___ Provided material ___

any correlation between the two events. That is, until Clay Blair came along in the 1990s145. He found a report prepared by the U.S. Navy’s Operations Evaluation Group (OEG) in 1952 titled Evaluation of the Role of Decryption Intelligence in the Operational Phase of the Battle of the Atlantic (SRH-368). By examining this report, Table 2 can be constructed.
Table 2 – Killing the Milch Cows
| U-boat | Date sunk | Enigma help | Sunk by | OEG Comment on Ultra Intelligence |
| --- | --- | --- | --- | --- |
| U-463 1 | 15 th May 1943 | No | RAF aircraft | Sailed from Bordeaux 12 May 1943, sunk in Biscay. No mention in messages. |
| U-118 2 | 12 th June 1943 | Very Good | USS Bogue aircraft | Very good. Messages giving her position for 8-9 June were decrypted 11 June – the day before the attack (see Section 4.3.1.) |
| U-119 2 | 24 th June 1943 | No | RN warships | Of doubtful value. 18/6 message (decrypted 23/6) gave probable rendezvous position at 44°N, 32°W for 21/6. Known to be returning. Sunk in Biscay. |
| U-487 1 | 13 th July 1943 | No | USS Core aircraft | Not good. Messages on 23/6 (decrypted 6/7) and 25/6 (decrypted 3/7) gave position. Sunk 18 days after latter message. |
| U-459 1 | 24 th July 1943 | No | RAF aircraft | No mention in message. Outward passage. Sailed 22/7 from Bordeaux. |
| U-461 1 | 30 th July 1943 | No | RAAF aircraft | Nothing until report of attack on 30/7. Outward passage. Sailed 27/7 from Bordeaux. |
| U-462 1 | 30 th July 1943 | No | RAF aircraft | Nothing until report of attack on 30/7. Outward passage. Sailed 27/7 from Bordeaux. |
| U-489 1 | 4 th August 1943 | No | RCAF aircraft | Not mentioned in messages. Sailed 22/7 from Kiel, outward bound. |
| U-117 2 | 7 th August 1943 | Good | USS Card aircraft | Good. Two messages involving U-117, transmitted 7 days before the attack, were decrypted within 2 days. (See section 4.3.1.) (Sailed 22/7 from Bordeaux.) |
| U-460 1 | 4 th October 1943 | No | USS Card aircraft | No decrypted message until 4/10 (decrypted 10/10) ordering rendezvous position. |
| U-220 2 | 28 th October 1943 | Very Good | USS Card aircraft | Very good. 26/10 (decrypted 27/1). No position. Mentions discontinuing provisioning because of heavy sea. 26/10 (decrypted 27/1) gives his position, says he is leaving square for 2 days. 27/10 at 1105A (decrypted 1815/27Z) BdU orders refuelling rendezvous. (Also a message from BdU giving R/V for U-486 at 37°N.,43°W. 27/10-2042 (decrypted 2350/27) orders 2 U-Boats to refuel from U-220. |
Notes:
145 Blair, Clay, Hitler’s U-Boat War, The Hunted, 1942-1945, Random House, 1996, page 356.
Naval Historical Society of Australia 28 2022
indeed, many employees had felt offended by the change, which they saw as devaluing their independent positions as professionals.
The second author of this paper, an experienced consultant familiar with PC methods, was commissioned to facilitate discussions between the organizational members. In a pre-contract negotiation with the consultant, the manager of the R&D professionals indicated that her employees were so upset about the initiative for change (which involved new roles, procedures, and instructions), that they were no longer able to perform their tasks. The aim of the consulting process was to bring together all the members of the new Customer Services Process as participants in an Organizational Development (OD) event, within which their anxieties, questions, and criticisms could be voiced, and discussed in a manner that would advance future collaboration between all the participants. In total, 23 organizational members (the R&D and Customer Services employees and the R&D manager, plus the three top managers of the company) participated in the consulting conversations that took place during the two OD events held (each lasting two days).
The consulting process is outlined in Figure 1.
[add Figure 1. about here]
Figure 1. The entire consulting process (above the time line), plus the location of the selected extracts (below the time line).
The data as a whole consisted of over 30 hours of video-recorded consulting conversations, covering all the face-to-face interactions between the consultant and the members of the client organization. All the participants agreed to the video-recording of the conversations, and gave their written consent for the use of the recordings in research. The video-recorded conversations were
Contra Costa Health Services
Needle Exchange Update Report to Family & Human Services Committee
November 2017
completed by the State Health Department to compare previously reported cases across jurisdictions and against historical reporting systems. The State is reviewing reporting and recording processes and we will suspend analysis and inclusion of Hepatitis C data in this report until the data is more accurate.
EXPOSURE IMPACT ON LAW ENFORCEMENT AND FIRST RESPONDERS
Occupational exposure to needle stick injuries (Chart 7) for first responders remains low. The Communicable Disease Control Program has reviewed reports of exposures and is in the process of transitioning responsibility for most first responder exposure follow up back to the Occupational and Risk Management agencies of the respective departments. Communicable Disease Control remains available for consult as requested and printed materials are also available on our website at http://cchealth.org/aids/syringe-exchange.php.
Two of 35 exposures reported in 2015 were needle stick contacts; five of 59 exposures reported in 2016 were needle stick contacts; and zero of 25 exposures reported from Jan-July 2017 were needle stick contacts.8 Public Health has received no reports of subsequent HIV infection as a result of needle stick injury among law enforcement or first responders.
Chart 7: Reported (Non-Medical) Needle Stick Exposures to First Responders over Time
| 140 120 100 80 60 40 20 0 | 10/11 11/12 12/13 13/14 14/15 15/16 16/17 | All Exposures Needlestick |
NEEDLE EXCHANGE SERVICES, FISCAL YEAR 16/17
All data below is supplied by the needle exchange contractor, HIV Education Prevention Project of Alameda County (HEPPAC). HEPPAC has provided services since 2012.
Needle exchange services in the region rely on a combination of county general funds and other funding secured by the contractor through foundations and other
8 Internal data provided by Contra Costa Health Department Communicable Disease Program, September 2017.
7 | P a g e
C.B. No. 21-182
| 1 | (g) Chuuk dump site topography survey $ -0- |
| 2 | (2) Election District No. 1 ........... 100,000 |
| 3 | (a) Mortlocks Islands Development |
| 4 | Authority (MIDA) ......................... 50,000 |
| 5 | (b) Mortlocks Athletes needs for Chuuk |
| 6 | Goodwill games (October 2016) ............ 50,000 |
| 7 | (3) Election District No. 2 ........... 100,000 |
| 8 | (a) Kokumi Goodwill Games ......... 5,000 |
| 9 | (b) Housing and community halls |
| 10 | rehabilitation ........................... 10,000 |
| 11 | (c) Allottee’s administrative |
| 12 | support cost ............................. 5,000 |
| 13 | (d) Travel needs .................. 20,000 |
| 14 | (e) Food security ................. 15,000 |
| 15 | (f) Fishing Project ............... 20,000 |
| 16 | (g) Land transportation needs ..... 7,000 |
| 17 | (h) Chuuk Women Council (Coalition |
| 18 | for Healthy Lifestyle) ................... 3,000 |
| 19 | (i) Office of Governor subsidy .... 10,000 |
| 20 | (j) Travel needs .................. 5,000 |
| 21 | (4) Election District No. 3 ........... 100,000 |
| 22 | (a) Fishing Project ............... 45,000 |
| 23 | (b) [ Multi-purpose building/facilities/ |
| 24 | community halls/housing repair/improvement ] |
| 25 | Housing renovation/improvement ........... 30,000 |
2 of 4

___

[Problem details]
For this exercise, transcribe all the records exactly.

[Response to the task]
any correlation between the two events. That is, until Clay Blair came along in the 1990s145. He found a report prepared by the U.S. Navy’s Operations Evaluation Group (OEG) in 1952 titled Evaluation of the Role of Decryption Intelligence in the Operational Phase of the Battle of the Atlantic (SRH-368). By examining this report, Table 2 can be constructed.
Table 2 – Killing the Milch Cows
| U-boat | Date sunk | Enigma help | Sunk by | OEG Comment on Ultra Intelligence |
| --- | --- | --- | --- | --- |
| U-463 1 | 15 th May 1943 | No | RAF aircraft | Sailed from Bordeaux 12 May 1943, sunk in Biscay. No mention in messages. |
| U-118 2 | 12 th June 1943 | Very Good | USS Bogue aircraft | Very good. Messages giving her position for 8-9 June were decrypted 11 June – the day before the attack (see Section 4.3.1.) |
| U-119 2 | 24 th June 1943 | No | RN warships | Of doubtful value. 18/6 message (decrypted 23/6) gave probable rendezvous position at 44°N, 32°W for 21/6. Known to be returning. Sunk in Biscay. |
| U-487 1 | 13 th July 1943 | No | USS Core aircraft | Not good. Messages on 23/6 (decrypted 6/7) and 25/6 (decrypted 3/7) gave position. Sunk 18 days after latter message. |
| U-459 1 | 24 th July 1943 | No | RAF aircraft | No mention in message. Outward passage. Sailed 22/7 from Bordeaux. |
| U-461 1 | 30 th July 1943 | No | RAAF aircraft | Nothing until report of attack on 30/7. Outward passage. Sailed 27/7 from Bordeaux. |
| U-462 1 | 30 th July 1943 | No | RAF aircraft | Nothing until report of attack on 30/7. Outward passage. Sailed 27/7 from Bordeaux. |
| U-489 1 | 4 th August 1943 | No | RCAF aircraft | Not mentioned in messages. Sailed 22/7 from Kiel, outward bound. |
| U-117 2 | 7 th August 1943 | Good | USS Card aircraft | Good. Two messages involving U-117, transmitted 7 days before the attack, were decrypted within 2 days. (See section 4.3.1.) (Sailed 22/7 from Bordeaux.) |
| U-460 1 | 4 th October 1943 | No | USS Card aircraft | No decrypted message until 4/10 (decrypted 10/10) ordering rendezvous position. |
| U-220 2 | 28 th October 1943 | Very Good | USS Card aircraft | Very good. 26/10 (decrypted 27/1). No position. Mentions discontinuing provisioning because of heavy sea. 26/10 (decrypted 27/1) gives his position, says he is leaving square for 2 days. 27/10 at 1105A (decrypted 1815/27Z) BdU orders refuelling rendezvous. (Also a message from BdU giving R/V for U-486 at 37°N.,43°W. 27/10-2042 (decrypted 2350/27) orders 2 U-Boats to refuel from U-220. |
Notes:
145 Blair, Clay, Hitler’s U-Boat War, The Hunted, 1942-1945, Random House, 1996, page 356.
Naval Historical Society of Australia 28 2022
indeed, many employees had felt offended by the change, which they saw as devaluing their independent positions as professionals.
The second author of this paper, an experienced consultant familiar with PC methods, was commissioned to facilitate discussions between the organizational members. In a pre-contract negotiation with the consultant, the manager of the R&D professionals indicated that her employees were so upset about the initiative for change (which involved new roles, procedures, and instructions), that they were no longer able to perform their tasks. The aim of the consulting process was to bring together all the members of the new Customer Services Process as participants in an Organizational Development (OD) event, within which their anxieties, questions, and criticisms could be voiced, and discussed in a manner that would advance future collaboration between all the participants. In total, 23 organizational members (the R&D and Customer Services employees and the R&D manager, plus the three top managers of the company) participated in the consulting conversations that took place during the two OD events held (each lasting two days).
The consulting process is outlined in Figure 1.
[add Figure 1. about here]
Figure 1. The entire consulting process (above the time line), plus the location of the selected extracts (below the time line).
The data as a whole consisted of over 30 hours of video-recorded consulting conversations, covering all the face-to-face interactions between the consultant and the members of the client organization. All the participants agreed to the video-recording of the conversations, and gave their written consent for the use of the recordings in research. The video-recorded conversations were
Contra Costa Health Services
Needle Exchange Update Report to Family & Human Services Committee
November 2017
completed by the State Health Department to compare previously reported cases across jurisdictions and against historical reporting systems. The State is reviewing reporting and recording processes and we will suspend analysis and inclusion of Hepatitis C data in this report until the data is more accurate.
EXPOSURE IMPACT ON LAW ENFORCEMENT AND FIRST RESPONDERS
Occupational exposure to needle stick injuries (Chart 7) for first responders remains low. The Communicable Disease Control Program has reviewed reports of exposures and is in the process of transitioning responsibility for most first responder exposure follow up back to the Occupational and Risk Management agencies of the respective departments. Communicable Disease Control remains available for consult as requested and printed materials are also available on our website at http://cchealth.org/aids/syringe-exchange.php.
Two of 35 exposures reported in 2015 were needle stick contacts; five of 59 exposures reported in 2016 were needle stick contacts; and zero of 25 exposures reported from Jan-July 2017 were needle stick contacts.8 Public Health has received no reports of subsequent HIV infection as a result of needle stick injury among law enforcement or first responders.
Chart 7: Reported (Non-Medical) Needle Stick Exposures to First Responders over Time
| 140 120 100 80 60 40 20 0 | 10/11 11/12 12/13 13/14 14/15 15/16 16/17 | All Exposures Needlestick |
NEEDLE EXCHANGE SERVICES, FISCAL YEAR 16/17
All data below is supplied by the needle exchange contractor, HIV Education Prevention Project of Alameda County (HEPPAC). HEPPAC has provided services since 2012.
Needle exchange services in the region rely on a combination of county general funds and other funding secured by the contractor through foundations and other
8 Internal data provided by Contra Costa Health Department Communicable Disease Program, September 2017.
7 | P a g e
C.B. No. 21-182
| 1 | (g) Chuuk dump site topography survey $ -0- |
| 2 | (2) Election District No. 1 ........... 100,000 |
| 3 | (a) Mortlocks Islands Development |
| 4 | Authority (MIDA) ......................... 50,000 |
| 5 | (b) Mortlocks Athletes needs for Chuuk |
| 6 | Goodwill games (October 2016) ............ 50,000 |
| 7 | (3) Election District No. 2 ........... 100,000 |
| 8 | (a) Kokumi Goodwill Games ......... 5,000 |
| 9 | (b) Housing and community halls |
| 10 | rehabilitation ........................... 10,000 |
| 11 | (c) Allottee’s administrative |
| 12 | support cost ............................. 5,000 |
| 13 | (d) Travel needs .................. 20,000 |
| 14 | (e) Food security ................. 15,000 |
| 15 | (f) Fishing Project ............... 20,000 |
| 16 | (g) Land transportation needs ..... 7,000 |
| 17 | (h) Chuuk Women Council (Coalition |
| 18 | for Healthy Lifestyle) ................... 3,000 |
| 19 | (i) Office of Governor subsidy .... 10,000 |
| 20 | (j) Travel needs .................. 5,000 |
| 21 | (4) Election District No. 3 ........... 100,000 |
| 22 | (a) Fishing Project ............... 45,000 |
| 23 | (b) [ Multi-purpose building/facilities/ |
| 24 | community halls/housing repair/improvement ] |
| 25 | Housing renovation/improvement ........... 30,000 |
2 of 4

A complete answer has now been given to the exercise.